Specifically, `TreeSink` constructs the tree in lockstep with draining the original token stream.
In the process, it records which tokens of the tree correspond to which tokens of the input, by using text ranges to identify syntax tokens.
The end result is that parsing an expanded code yields a syntax tree and a mapping of text-ranges of the tree to original tokens.

To deal with precedence in cases like `$expr * 1`, we use special invisible parenthesis, which are explicitly handled by the parser

### Whitespace & Comments

Parser does not see whitespace nodes.
Instead, they are attached to the tree in the `TreeSink` layer.

For example, in

```rust
// non doc comment
fn foo() {}
```

the comment will be (heuristically) made a child of function node.

### Incremental Reparse

Green trees are cheap to modify, so incremental reparse works by patching a previous tree, without maintaining any additional state.
The reparse is based on heuristic: we try to contain a change to a single `{}` block, and reparse only this block.
To do this, we maintain the invariant that, even for invalid code, curly braces are always paired correctly.

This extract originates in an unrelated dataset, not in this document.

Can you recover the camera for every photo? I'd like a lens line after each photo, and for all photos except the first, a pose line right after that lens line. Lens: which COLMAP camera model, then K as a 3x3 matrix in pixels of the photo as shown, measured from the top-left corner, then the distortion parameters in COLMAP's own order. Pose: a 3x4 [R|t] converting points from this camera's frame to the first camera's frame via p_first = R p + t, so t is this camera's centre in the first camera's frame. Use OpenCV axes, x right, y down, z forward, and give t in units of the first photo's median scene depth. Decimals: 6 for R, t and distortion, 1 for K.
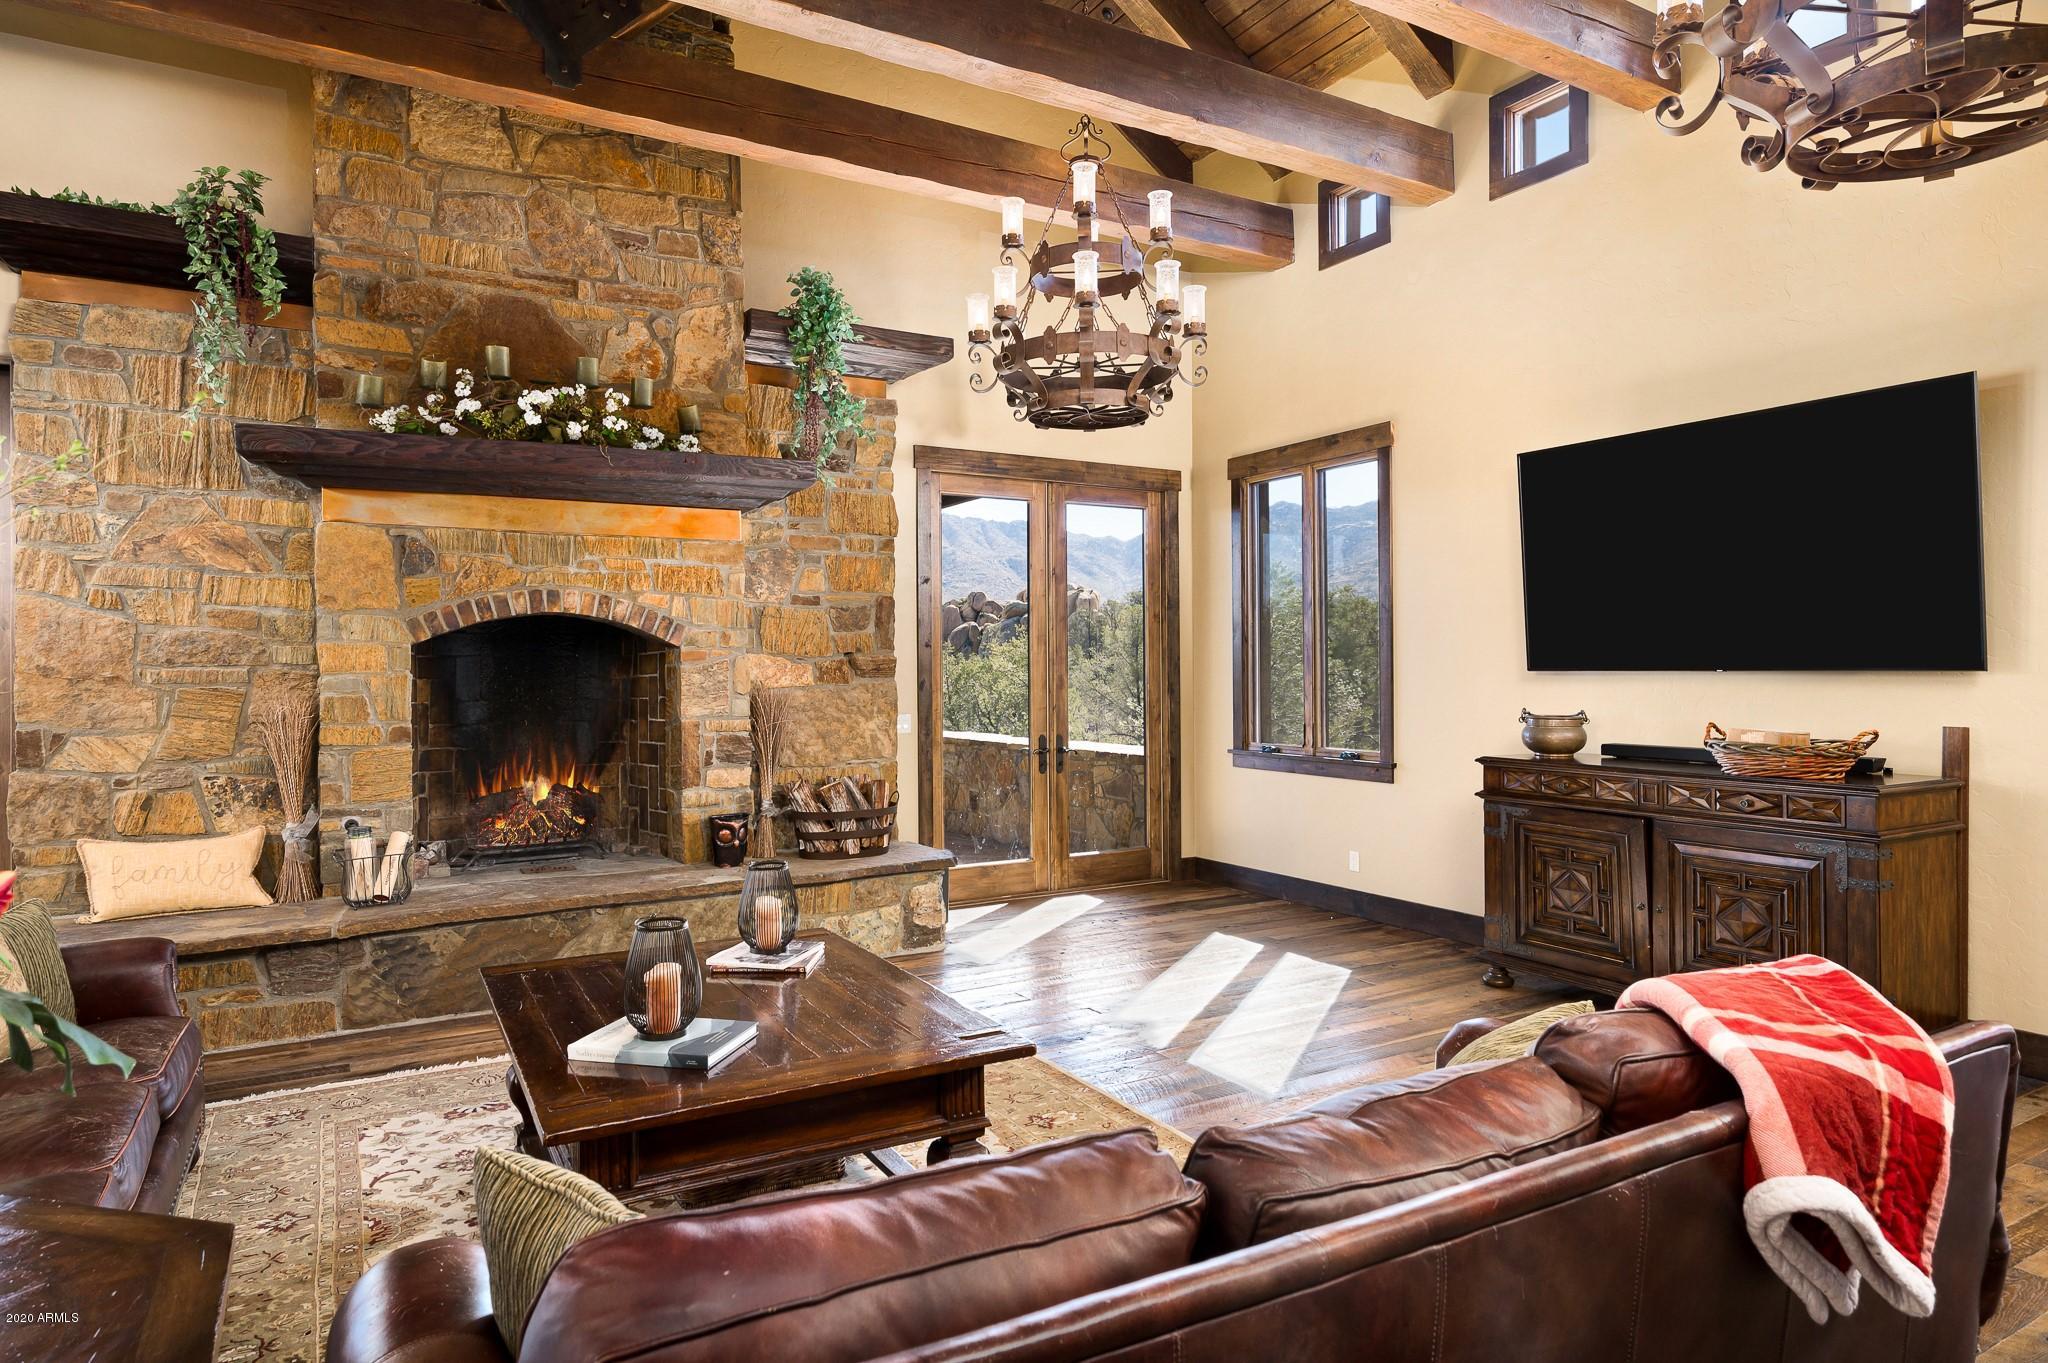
lens RADIAL K [[1187.6, 0, 1024.5], [0, 1187.6, 662.6], [0, 0, 1]] dist [-0.002575, 0.000253]
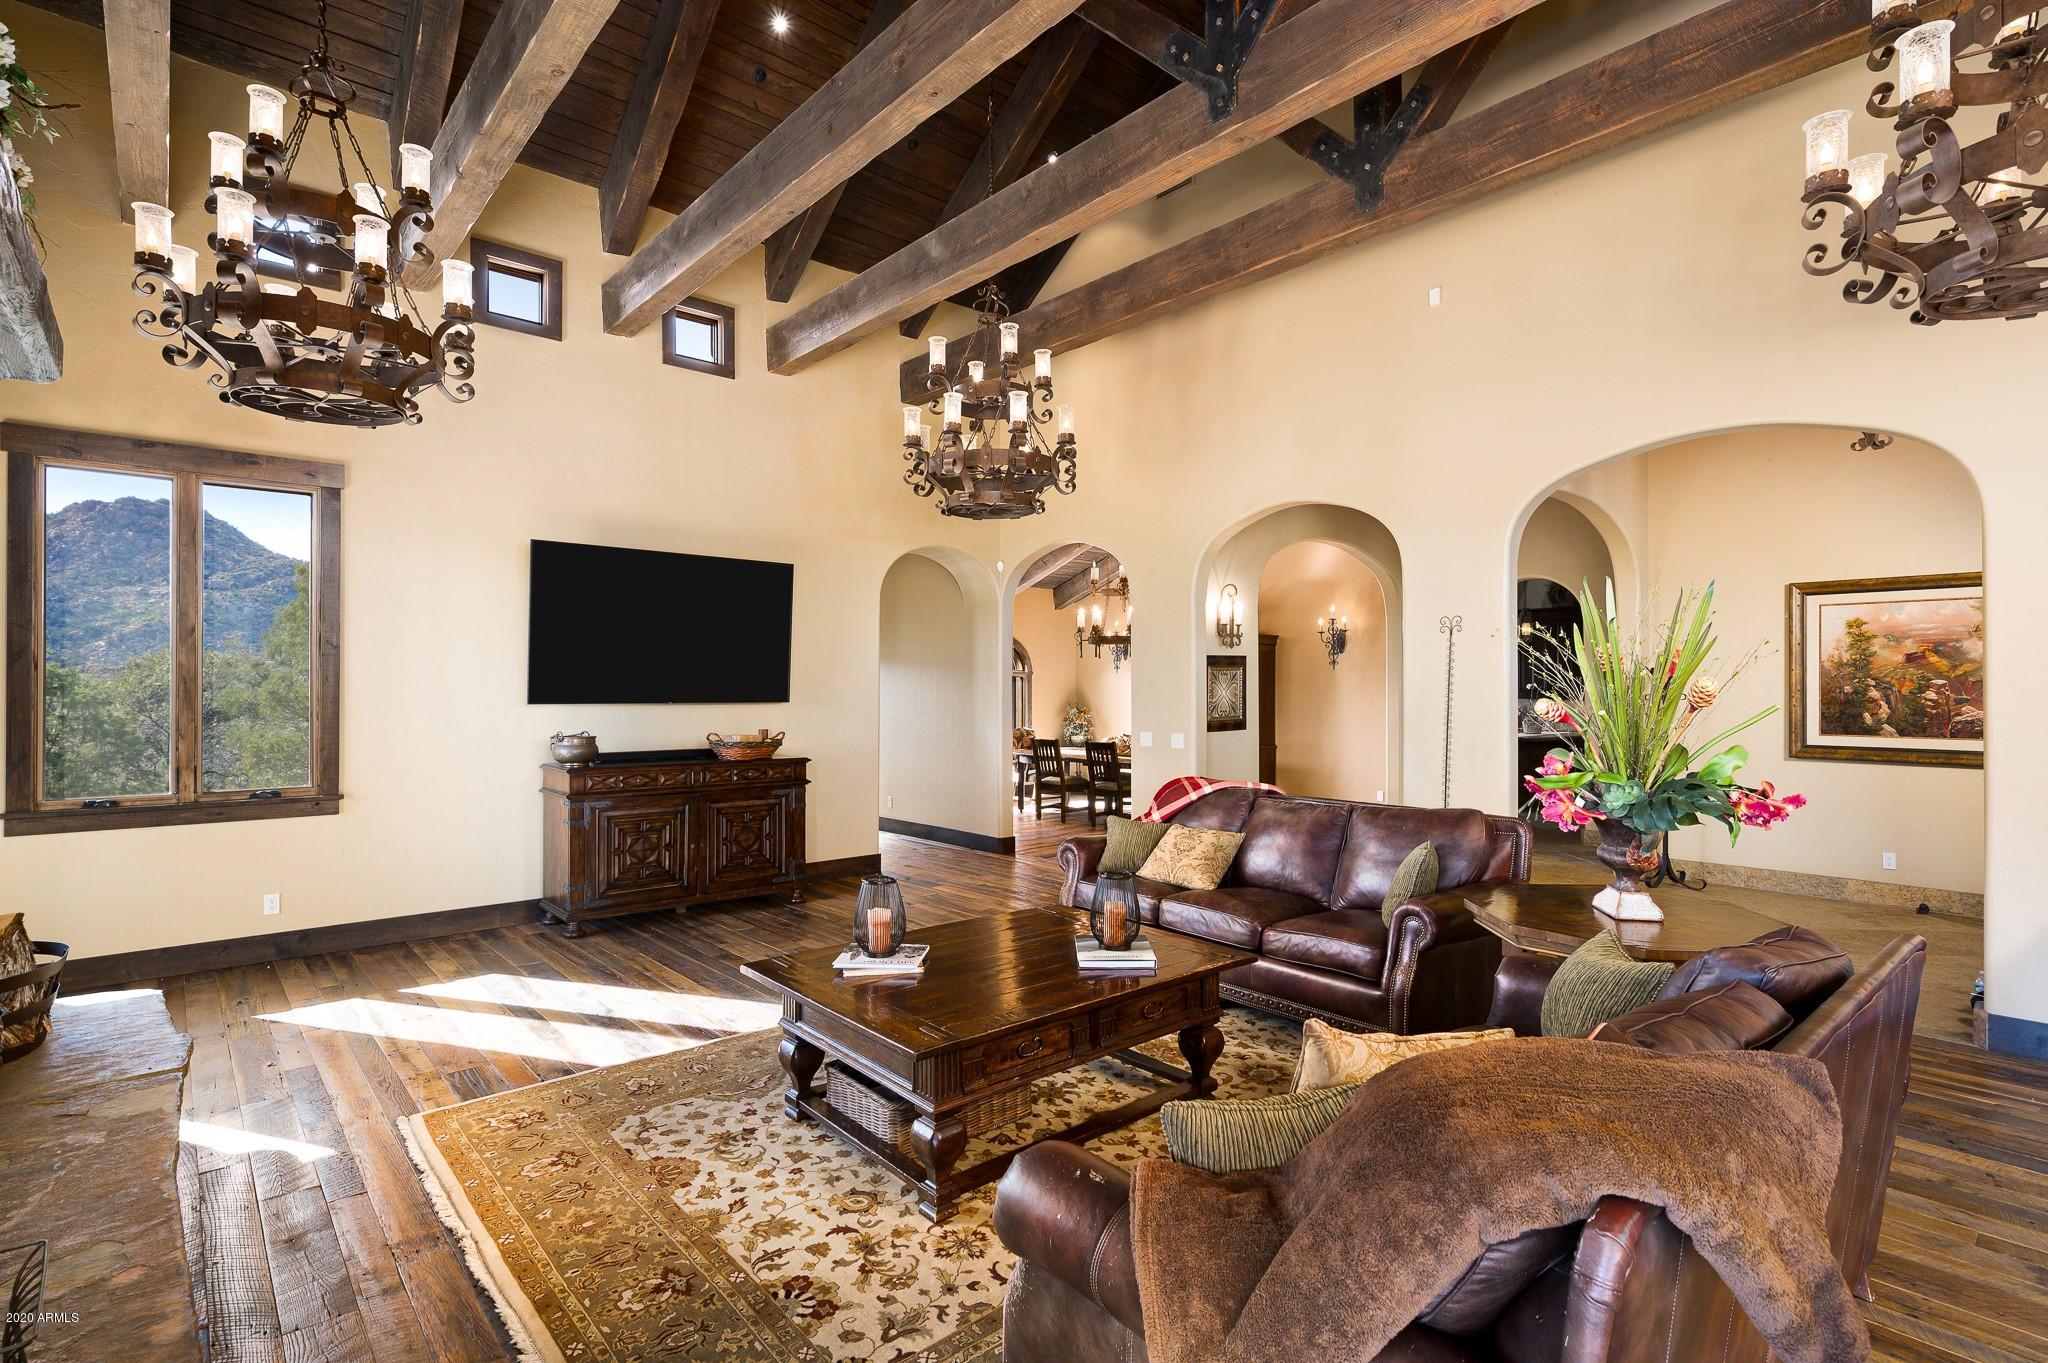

In practice, incremental reparsing doesn't actually matter much for IDE use-cases, parsing from scratch seems to be fast enough.

### Parsing Algorithm

We use a boring hand-crafted recursive descent + pratt combination, with a special effort of continuting the parsing if an error is detected.

### Parser Recap

Parser itself defines traits for token sequence input and syntax tree output.
It doesn't care about where the tokens come from, and how the resulting syntax tree looks like.